A 55-year-old man had been suffering from recurrent urinary tract infections over the last 3 years. No prophylactic antibiotic treatment was administered. The pathogen was frequently E. coli, and in two cases it was K. pneumoniae. Findings from an intravenous pyelogram and abdominal ultrasound were unremarkable. In the last months preceding his referral to our center, he had three successive urinary tract infections due to Y. pseudotuberculosis.

Cultures of urethral urine, midstream urine, and prostatic secretions expressed by massage yielded heavy growth of Y. pseudotuberculosis from the last site and slight growth from the first two sites. Microscopic examination of the expressed prostatic secretions showed approximately 30 leukocytes per high-power field. Stool cultures did not grow Yersinia species. Prophylactic treatment with trimethoprim-sulfamethoxazole gave satisfactory results: the patient was free of symptoms, with negative urinary cultures.

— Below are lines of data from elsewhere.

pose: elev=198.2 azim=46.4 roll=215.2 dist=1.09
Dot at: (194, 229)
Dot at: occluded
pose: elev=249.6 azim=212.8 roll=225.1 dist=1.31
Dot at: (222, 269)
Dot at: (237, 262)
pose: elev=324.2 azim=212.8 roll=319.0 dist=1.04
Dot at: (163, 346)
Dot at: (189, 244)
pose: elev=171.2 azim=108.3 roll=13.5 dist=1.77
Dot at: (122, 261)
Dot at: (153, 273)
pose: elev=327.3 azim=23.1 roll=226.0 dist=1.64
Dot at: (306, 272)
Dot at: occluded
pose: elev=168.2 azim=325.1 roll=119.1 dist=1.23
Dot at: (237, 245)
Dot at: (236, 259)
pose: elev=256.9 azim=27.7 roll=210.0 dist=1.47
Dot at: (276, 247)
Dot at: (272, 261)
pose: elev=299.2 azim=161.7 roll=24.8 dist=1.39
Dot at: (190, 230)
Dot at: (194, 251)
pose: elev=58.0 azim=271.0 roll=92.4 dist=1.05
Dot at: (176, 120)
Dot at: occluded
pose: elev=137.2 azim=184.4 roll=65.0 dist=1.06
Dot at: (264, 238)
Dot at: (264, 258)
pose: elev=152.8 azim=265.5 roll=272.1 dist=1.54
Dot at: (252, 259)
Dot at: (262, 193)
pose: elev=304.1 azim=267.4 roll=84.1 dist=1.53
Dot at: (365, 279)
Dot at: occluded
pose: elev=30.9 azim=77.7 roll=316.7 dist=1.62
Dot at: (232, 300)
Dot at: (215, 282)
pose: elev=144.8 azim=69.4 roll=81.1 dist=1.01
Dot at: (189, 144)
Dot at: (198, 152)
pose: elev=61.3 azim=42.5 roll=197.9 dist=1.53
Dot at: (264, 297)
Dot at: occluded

The most common manifestation of Y. pseudotuberculosis infection in humans is mesenteric lymphadenitis accompanied by abdominal pain and fever (9). A septicemic form, occurring predominantly in patients with diabetes, hepatic cirrhosis, malignancy, and iron overload, has occasionally been described (5). Reported rare “atypical” manifestations of Y. pseudotuberculosis infection include interstitial nephritis (2), suppurative lymphadenitis (7), erythema nodosum, and nonsuppurative arthritis (1). To our knowledge, only one case of urinary tract infection due to Y. pseudotuberculosis has been reported (3). Our case is the first reported case of prostatitis due to Y. pseudotuberculosis.

Epidemiologically, we could not identify any environmental risk factors that might be responsible for the patient’s illness. Though several stool cultures did not yield Yersinia species, the feco-oral route is probably the main mode of acquisition, as with other enteric infections (4).